В руках Ксении был другой, гораздо более серьёзный аргумент нелигитимности воцарения, приведший к тому, что присяга избранному впопыхах на престол царю Шуйскому разделила русских людей: «и устройся Россия вся в двоемыслие: ови убо любяще, ови же ненавидяше его». Нарушение церковного канона — святотатство, и на это упирала в своем письме опальная царевна, понимая, насколько процедурные вопросы важны для любого государственного действа.

«Наречение» нового царя произошло в отсутствие патриарха, а уже на следующий день по всему государству были разосланы «окружные» грамоты о его восшествии на престол с двумя приложенными крестоцеловальными записями. Если одна грамота о приведении к присяге царю не вызывала никаких вопросов, то другая крестоцеловальная запись самого царя Василия Шуйского своим подданным выглядела необъяснимым разрывом с традицией. Случилось то, чего никогда не простили Василию Ивановичу.

«На четвертый день по убиении Ростригине приехаша в город и взяша князя Василья на Лобное место, нарекоша ево царем и пойдоша с ним во град в Соборную церковь Пречистые Богородицы.
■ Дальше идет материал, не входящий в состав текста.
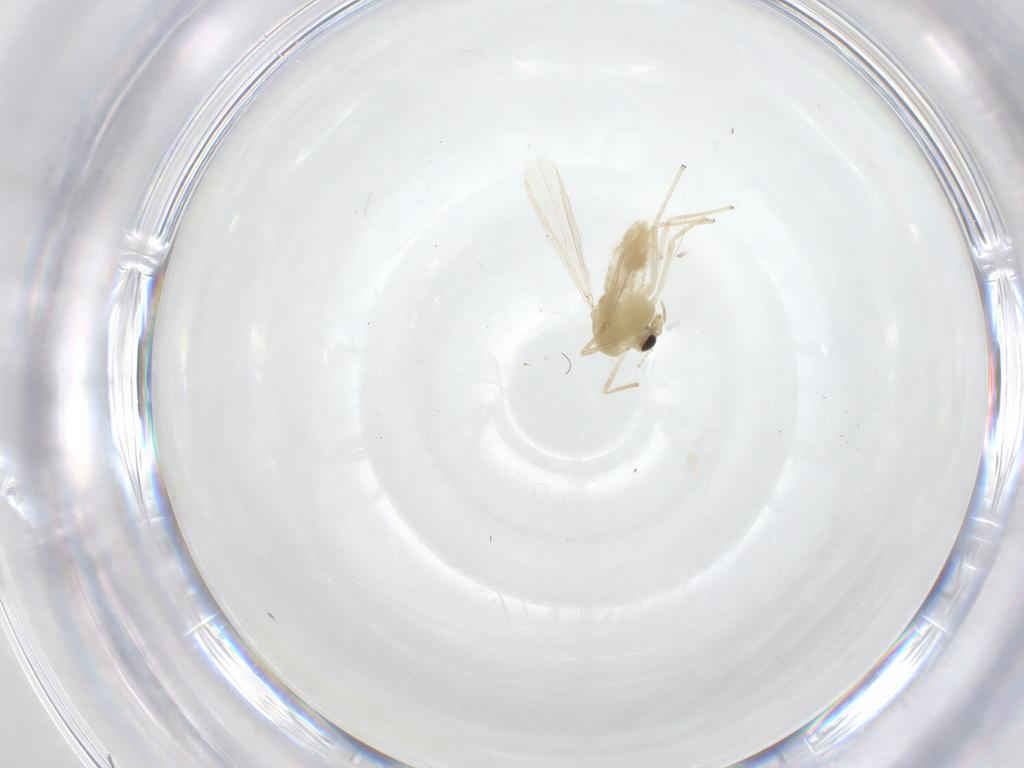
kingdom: Animalia
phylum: Arthropoda
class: Insecta
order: Diptera
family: Chironomidae
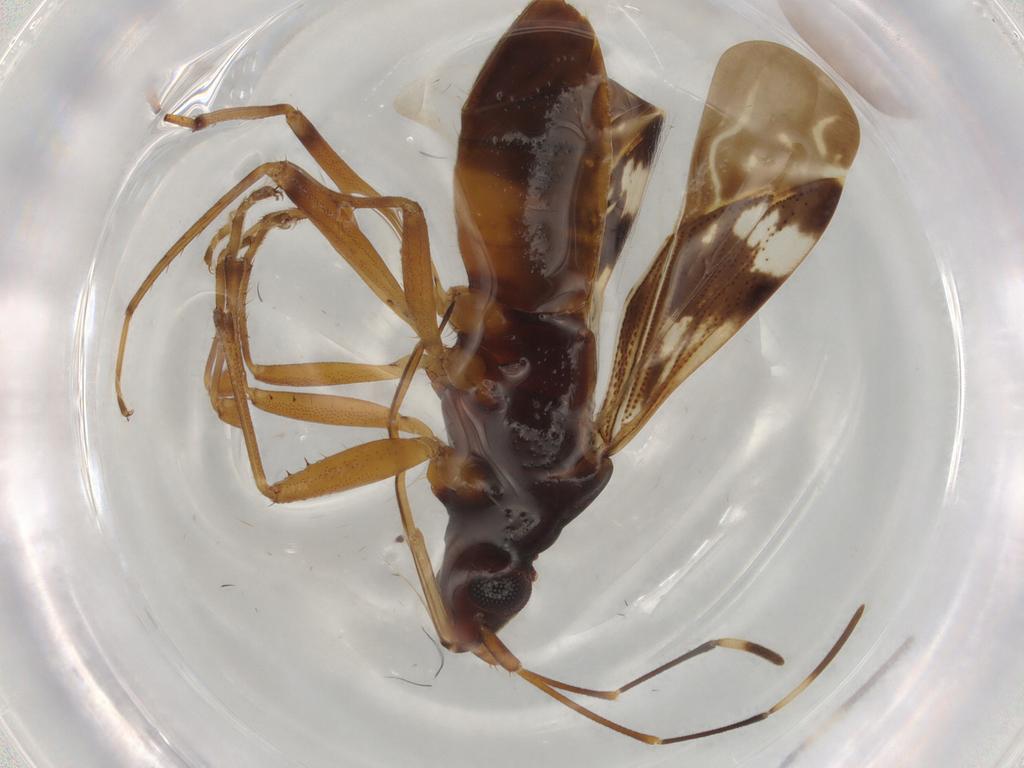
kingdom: Animalia
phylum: Arthropoda
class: Insecta
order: Hemiptera
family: Rhyparochromidae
Он же нача говорити в Соборной церкви, чево искони век в Московском государстве не повелось, что целую де всей земле крест на том, что мне ни нат кем ничево не зделати без собору никакова дурна: отец виноват, и над сыном ничево не зделати; а будет сын виноват, отец тово не ведает, и отцу никакова дурна не зделати; а которая де была грубость при царе Борисе, никак никому не мститель. Бояре же и всякие людие ему говорили, чтоб он в том креста не целовал, потому что в Московском государстве тово не повелося. Он же никово не послуша и поцелова крест на том всем», — аккуратно зафиксировала Ксения факт, недопустимый и достаточный, с её точки зрения, для признания Василия Шуйского ничтожным правителем.
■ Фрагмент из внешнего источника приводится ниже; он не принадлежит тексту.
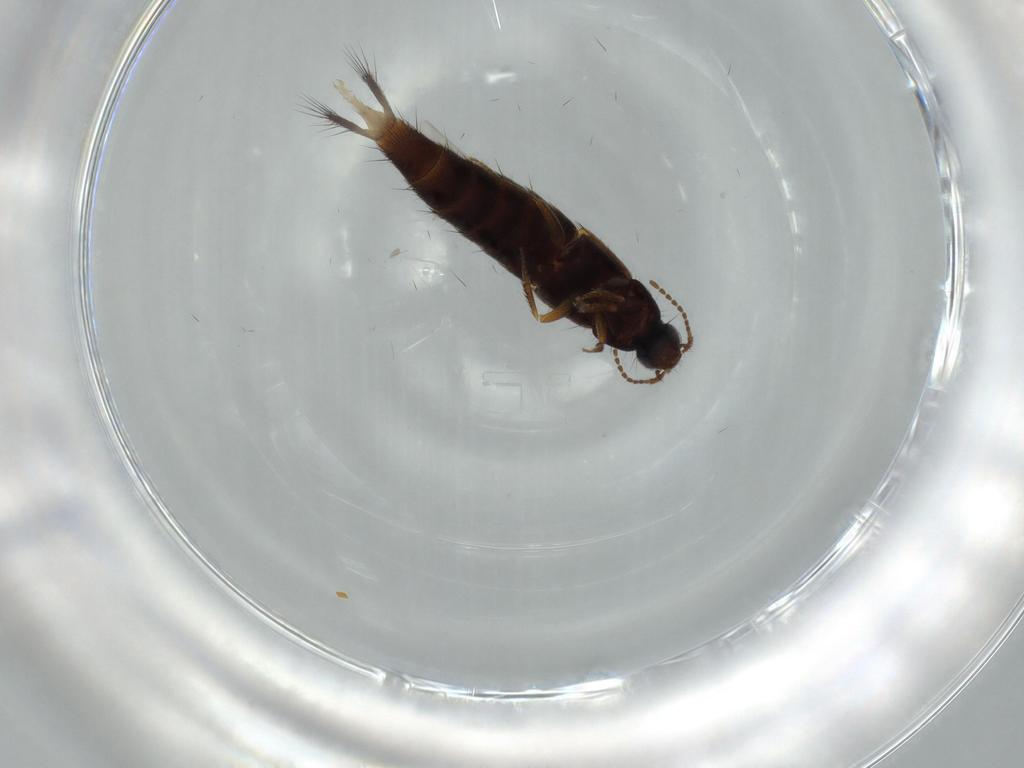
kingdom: Animalia
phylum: Arthropoda
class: Insecta
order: Coleoptera
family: Staphylinidae
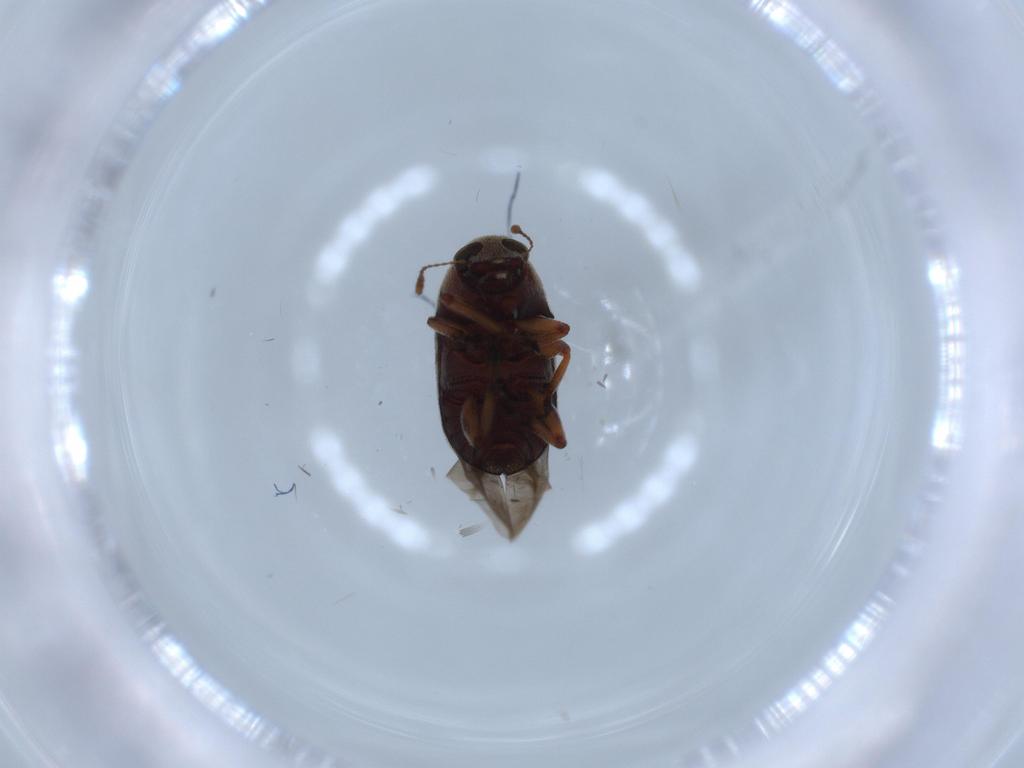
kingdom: Animalia
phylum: Arthropoda
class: Insecta
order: Coleoptera
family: Anthribidae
Дочь покойного царя Годунова была в этом мнении совсем не одинока. 25 мая, в первое воскресенье после «наречения» нового царя, из-за начавшихся волнений пришлось отложить обещанный прием послов Николая Олесницкого и Александра Госевского в Кремле. Народ и стрельцы «очень жалели о смерти Лжедмитрия, обвиняя бояр в том, что они его убили». Об этом же писал оказавшийся на посольском подворье аугсбургский купец Георг Паерле. Он объяснил, что царю Василию и боярам удалось успокоить ропот черни, уверив ее, что убит не Дмитрий, а плут и обманщик, что истинный царевич погиб в Угличе и что народ увидит своими глазами его нетленные чудотворные мощи, которые уже везут в столицу.

Царица-инокиня Марфа Федоровна во всеуслышание просила прощения у царя Василия Шуйского, освященного собора и всех людей в том, что она лгала им: «А большее всего виноватее перед новым мучеником, перед сыном своим царевичем Дмитреем: терпела вору ростриге, явному злому еретику и чернокнижнику, не объявила его долго». Объяснение было бесхитростным и откровенным: «…а делалось то от бедности».